## WORK TO BE COMPLETED
From the text on the Count of Barcelona, write out again the part that opens with the words containing "Born in about" and closes with "counties became evident.", but put "rule" in place of "reign".

## SUPPLIED PASSAGE
===============

Count of Barcelona (1023–1076)

Ramon Berenguer I (c. 1023 – 26 May 1076), called the Old (el Vell, le Vieux), was Count of Barcelona in 1035-1076. He promulgated the earliest versions of a written code of Catalan law, the Usages of Barcelona.

Born in about 1023, he succeeded his father, Berenguer Ramon I the Crooked in 1035. It was during his reign that the dominant position of Barcelona among the other Catalan counties became evident.

Ramon Berenguer campaigned against the Moors, extending his dominions as far west as Barbastro and imposing heavy tributes (parias) on other Moorish cities. Historians claim that those tributes helped create the first wave of prosperity in Catalan history. During his reign Catalan maritime power started to be felt in the western Mediterranean. Ramon Berenguer the Old was also the first count of Catalonia to acquire lands (the counties of Carcassonne and Razés) and influence north of the Pyrenees.

===============

## RECORD EXCERPTS
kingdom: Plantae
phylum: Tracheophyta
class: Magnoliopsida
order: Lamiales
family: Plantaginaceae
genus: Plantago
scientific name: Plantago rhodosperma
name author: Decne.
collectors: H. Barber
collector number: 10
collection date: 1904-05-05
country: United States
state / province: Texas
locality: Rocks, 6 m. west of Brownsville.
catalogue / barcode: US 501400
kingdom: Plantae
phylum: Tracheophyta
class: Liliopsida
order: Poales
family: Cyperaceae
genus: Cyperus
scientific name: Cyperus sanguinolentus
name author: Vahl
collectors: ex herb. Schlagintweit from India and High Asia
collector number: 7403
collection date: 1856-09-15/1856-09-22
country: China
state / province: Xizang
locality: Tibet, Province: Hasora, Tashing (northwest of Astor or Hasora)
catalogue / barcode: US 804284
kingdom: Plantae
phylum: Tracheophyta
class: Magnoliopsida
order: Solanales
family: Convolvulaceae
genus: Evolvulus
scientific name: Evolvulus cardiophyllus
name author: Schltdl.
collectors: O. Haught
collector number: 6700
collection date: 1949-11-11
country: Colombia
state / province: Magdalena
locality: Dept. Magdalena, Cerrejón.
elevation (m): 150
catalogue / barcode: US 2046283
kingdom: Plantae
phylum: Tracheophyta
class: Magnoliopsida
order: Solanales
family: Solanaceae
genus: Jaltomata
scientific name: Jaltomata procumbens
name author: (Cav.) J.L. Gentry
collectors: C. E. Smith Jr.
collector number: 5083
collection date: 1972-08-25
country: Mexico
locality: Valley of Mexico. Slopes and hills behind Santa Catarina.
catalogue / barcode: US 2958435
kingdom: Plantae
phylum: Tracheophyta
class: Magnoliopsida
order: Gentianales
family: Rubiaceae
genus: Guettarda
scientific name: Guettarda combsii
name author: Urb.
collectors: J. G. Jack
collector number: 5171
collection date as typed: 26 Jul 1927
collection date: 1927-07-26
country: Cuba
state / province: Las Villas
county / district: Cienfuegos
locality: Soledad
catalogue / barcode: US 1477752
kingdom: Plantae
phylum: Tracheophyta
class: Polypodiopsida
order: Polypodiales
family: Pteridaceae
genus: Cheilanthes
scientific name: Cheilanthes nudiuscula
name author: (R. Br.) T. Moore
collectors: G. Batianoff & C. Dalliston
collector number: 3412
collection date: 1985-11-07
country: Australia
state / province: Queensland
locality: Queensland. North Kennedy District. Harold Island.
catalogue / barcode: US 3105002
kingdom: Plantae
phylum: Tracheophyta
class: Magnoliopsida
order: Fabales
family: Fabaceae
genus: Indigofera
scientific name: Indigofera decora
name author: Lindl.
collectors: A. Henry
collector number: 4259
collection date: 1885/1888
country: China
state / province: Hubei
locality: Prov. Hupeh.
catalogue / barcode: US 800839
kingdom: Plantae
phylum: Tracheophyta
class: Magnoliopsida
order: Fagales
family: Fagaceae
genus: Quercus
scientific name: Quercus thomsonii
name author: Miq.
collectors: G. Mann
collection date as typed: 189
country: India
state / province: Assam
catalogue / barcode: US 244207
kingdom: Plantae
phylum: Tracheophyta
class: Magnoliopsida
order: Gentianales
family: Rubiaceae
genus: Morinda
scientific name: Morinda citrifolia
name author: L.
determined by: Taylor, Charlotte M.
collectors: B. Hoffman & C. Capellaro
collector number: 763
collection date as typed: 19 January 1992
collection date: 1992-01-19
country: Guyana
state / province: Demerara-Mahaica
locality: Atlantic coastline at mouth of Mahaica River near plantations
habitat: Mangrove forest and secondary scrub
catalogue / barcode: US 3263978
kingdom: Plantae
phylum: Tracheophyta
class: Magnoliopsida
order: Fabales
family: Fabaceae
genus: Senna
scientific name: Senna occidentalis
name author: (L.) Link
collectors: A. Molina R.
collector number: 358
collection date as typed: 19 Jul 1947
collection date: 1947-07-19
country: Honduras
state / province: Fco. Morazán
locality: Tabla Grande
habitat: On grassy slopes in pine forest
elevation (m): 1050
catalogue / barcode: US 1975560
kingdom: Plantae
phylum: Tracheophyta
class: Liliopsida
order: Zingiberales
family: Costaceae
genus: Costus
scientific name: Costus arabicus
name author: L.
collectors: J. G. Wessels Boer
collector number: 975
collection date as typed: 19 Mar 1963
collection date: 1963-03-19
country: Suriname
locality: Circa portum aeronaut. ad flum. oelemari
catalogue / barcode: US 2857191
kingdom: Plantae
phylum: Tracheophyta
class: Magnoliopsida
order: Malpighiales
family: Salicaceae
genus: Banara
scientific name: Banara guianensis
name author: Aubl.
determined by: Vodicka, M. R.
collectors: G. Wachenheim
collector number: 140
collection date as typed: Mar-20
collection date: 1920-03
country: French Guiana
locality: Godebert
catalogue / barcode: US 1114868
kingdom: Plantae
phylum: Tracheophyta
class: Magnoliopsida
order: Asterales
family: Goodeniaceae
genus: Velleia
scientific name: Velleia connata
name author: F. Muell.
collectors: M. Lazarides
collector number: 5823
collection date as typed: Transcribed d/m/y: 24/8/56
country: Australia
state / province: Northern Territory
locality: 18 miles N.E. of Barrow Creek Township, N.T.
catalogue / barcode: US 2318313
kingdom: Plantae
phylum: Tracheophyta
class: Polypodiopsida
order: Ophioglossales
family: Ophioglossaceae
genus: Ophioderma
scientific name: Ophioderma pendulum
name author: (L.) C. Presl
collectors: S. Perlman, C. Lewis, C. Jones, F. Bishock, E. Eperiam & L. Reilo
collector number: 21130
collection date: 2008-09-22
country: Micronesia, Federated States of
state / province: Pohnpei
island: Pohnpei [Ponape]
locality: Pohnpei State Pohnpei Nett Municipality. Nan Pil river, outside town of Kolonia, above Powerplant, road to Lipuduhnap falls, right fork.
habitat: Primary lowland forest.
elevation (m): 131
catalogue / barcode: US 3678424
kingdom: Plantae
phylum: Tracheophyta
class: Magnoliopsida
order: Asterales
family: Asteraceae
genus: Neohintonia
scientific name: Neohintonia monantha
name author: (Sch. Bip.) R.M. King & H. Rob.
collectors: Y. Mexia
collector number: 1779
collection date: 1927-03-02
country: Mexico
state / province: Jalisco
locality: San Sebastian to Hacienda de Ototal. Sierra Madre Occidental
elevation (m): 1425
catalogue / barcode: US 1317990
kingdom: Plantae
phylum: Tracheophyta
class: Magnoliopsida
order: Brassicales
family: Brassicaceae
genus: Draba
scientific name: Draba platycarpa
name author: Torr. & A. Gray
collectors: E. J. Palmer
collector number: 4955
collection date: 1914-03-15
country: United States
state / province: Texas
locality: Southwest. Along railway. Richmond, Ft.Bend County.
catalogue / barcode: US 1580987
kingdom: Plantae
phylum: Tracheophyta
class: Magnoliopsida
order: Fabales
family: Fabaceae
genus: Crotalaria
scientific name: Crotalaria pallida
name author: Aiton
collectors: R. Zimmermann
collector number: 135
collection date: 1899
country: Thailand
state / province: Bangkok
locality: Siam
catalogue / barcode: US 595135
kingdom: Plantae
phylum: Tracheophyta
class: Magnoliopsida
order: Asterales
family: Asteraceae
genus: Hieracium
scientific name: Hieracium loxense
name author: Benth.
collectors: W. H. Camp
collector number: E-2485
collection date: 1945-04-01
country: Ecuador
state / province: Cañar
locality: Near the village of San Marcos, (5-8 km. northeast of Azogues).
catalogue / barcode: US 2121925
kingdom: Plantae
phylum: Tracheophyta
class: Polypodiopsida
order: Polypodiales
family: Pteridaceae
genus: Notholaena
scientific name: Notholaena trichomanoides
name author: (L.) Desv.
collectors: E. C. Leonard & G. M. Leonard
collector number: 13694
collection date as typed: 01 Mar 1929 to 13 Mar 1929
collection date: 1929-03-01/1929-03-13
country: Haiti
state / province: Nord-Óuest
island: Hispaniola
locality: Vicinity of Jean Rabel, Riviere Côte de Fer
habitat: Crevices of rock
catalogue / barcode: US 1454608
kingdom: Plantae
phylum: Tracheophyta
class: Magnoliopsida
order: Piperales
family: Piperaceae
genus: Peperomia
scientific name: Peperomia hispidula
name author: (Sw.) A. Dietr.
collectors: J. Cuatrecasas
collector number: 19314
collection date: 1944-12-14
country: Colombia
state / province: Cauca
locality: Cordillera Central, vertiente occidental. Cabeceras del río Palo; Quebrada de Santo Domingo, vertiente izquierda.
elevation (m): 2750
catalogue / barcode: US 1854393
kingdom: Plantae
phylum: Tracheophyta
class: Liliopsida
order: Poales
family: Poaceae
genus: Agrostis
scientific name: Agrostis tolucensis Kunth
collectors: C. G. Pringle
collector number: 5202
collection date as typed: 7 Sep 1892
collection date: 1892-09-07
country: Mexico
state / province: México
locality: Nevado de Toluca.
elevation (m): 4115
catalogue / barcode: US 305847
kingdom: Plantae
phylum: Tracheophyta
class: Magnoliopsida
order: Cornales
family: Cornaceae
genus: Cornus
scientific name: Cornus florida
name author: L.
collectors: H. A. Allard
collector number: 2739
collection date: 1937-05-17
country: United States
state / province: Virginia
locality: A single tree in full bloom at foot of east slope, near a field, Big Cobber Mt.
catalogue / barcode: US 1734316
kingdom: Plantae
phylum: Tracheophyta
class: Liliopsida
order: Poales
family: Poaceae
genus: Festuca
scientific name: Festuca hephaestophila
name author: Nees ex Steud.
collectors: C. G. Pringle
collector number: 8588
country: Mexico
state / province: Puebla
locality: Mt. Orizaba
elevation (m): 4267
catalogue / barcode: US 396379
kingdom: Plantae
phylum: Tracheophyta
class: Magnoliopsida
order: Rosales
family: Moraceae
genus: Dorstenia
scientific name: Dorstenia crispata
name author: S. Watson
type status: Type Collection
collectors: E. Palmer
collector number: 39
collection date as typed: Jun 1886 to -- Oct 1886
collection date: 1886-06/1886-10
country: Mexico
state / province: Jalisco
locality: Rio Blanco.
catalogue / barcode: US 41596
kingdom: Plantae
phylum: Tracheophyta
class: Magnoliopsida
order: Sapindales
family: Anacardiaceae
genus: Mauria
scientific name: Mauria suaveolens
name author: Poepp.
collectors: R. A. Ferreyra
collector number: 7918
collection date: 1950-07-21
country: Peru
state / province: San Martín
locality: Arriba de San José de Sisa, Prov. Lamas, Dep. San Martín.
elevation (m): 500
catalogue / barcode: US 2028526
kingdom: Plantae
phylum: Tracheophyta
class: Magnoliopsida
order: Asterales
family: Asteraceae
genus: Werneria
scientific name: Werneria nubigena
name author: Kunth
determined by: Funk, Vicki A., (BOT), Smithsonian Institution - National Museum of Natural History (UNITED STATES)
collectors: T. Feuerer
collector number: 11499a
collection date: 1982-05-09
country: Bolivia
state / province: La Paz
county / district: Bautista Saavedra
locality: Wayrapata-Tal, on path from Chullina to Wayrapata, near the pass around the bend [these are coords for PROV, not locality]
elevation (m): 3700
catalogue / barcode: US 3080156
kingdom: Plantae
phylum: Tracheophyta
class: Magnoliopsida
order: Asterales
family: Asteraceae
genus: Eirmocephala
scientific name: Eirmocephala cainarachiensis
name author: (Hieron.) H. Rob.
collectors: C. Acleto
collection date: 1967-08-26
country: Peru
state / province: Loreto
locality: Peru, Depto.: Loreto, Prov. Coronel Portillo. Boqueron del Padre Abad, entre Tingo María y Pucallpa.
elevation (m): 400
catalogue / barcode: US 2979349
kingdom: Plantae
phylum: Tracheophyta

===============

## WRITTEN SOLUTION
Born in about 1023, he succeeded his father, Berenguer Ramon I the Crooked in 1035. It was during his rule that the dominant position of Barcelona among the other Catalan counties became evident.